Contexto de Avaliação

Em geral, estudos empíricos indicam que a corrupção política é menor quando mulheres estão no poder, assim como essas representantes tendem a tomar decisões mais voltadas ao aumento do bem-estar social. No intuito de averiguar tais afirmações, os pesquisadores utilizaram dados de uma relevante iniciativa brasileira de combate à corrupção: as auditorias públicas municipais aleatórias. Implementado em 2003, o Programa de Fiscalização por Sorteios Públicos da Controladoria Geral da União (CGU) realizava análises das contas públicas de municípios brasileiros a partir de um sistema de loterias, com a intenção de avaliar as contas públicas e investigar a existência de atos corruptos ou alocações indevidas de recursos nas gestões municipais.

Além da análise das contas públicas nos municípios, a pesquisa também levou em conta outros fatores normalmente associados à corrupção política, comparando os resultados entre homens e mulheres em situações similares. Fatores como o uso de cargos comissionados, contribuições de campanhas, probabilidade de reeleição e alocação das verbas públicas também foram consideradas, construindo uma robusta análise acerca das diferenças de gênero no contexto político das prefeituras brasileiras.

Detalhes da Política

Para comparar as diferenças de gênero nas lideranças municipais os autores utilizaram diversas bases de dados integradas em um teste estatístico denominado regressão descontínua. O intuito é controlar o complexo cenário político brasileiro de modo a caracterizar uma comparação justa.

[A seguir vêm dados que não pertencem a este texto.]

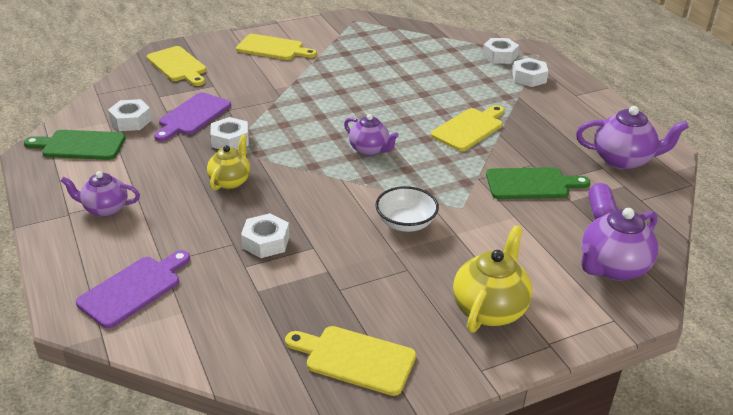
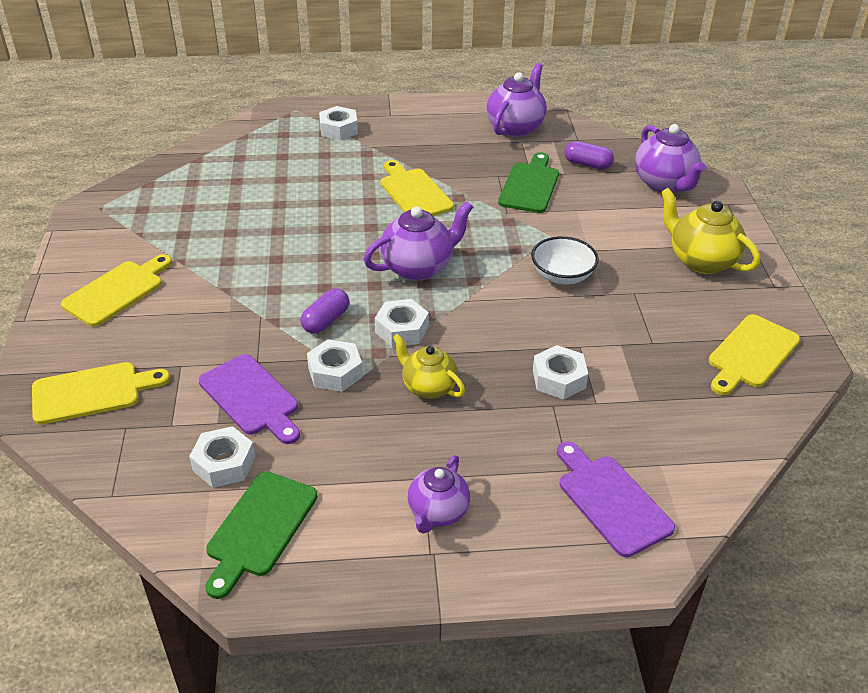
camera: 70 degrees left, 5 degrees up
purple teapot [344,114,399,156] -> purple teapot [364,201,473,281], size x1.50
white nut [482,38,519,64] -> white nut moved to [375,299,429,347]
none -> purple capsule [301,288,349,334]

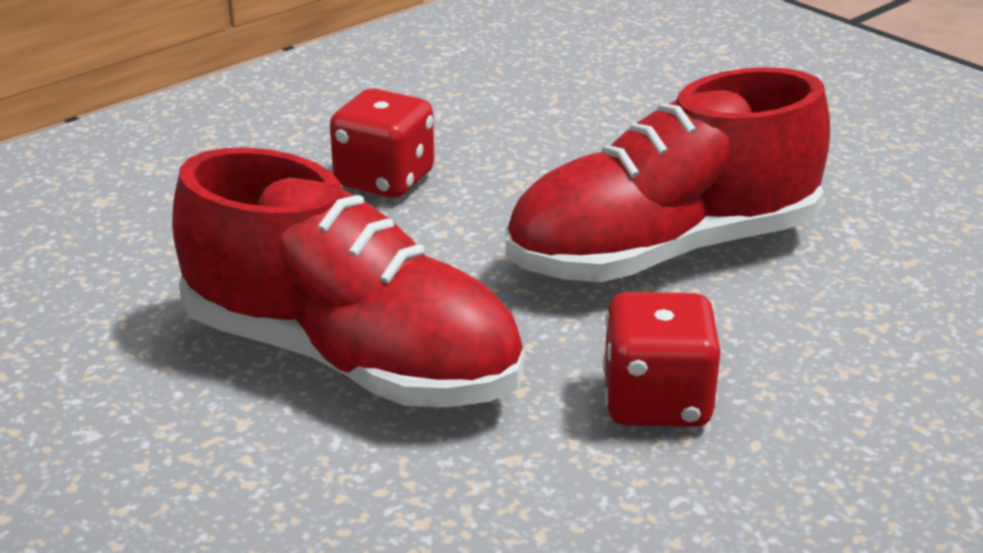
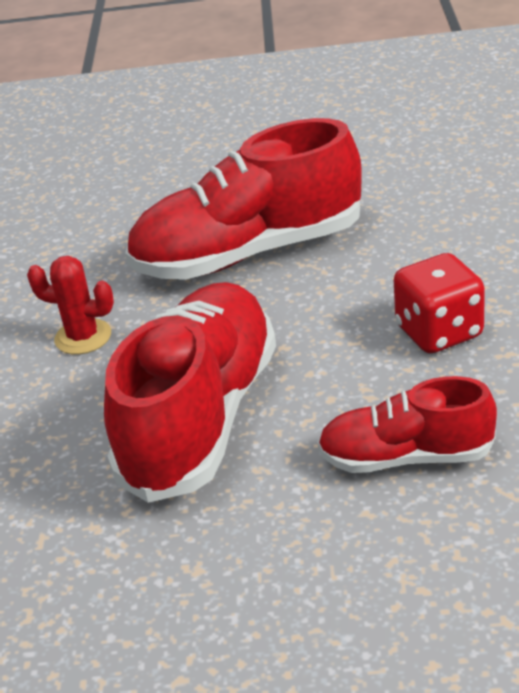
camera: 135 degrees right, 5 degrees up
red dice [603,292,721,427] -> red cactus [27,256,114,355]
none -> red shoe [318,376,497,473]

As análises englobam duas eleições para prefeitos em municípios com menos de 200 mil habitantes, contemplando os mandatos de 2001 a 2004 e de 2005 a 2008. Todas as informações referentes às eleições, assim como as informações relacionadas aos candidatos, são provenientes do Tribunal Superior Eleitoral (TSE). Já os dados sobre corrupção foram coletados a partir dos primeiros 33 relatórios do programa da CGU, que caracteriza quatro tipos de corrupção política no poder municipal:

  1. Compras ilegais
  2. Fraude
  3. Superfaturamento
  4. Desvio de verbas

Os relatórios abrangem o período de maio de 2003 a julho de 2010. Outros dados complementares para o mesmo período são coletados a partir do Instituto Brasileiro de Geografia e Estatística (IBGE), do Tesouro Nacional, do Ministério da Educação e do Ministério da Saúde.

Método de Avaliação

A partir dos dados coletados, os pesquisadores selecionaram as corridas eleitorais nas quais concorreram um homem contra uma mulher, correlacionando essas disputas com os dados complementares. Do total de 5.567 municípios apenas 723 eleições, entre os anos de 2000 e 2004, foram consideradas para a análise, representando 7% do total. Cabe ressaltar que, desses municípios selecionados, apenas 161 foram sorteados para auditorias no período analisado, o que caracteriza a amostra com informações sobre corrupção política. Outras informações complementares englobam:

 - Dados sobre os quatro tipos de atos corruptos;

- Características socioeconômicas dos municípios;

- Características individuais dos candidatos eleitos;

- Condições e quantidades de funcionários públicos nas prefeituras;

- Contribuições de campanhas;

- Se é candidatura à reeleição ou se já concorreu antes;

- Informações sobre contribuições de campanhas;

- Dados sobre a natalidade nos municípios;

- Dados educacionais nos municípios.

Principais Resultados

Os resultados observados colaboram com os achados empíricos de outros autores, de modo que as candidatas eleitas se envolveram em menos atos de corrupção, além de haver dedicado mais recursos ao aumento do bem-estar social. Cabe destacar que, das corridas eleitorais analisadas, foram eleitos 407 prefeitos e 316 prefeitas, o que representa uma porcentagem de 56% homens contra 44% mulheres.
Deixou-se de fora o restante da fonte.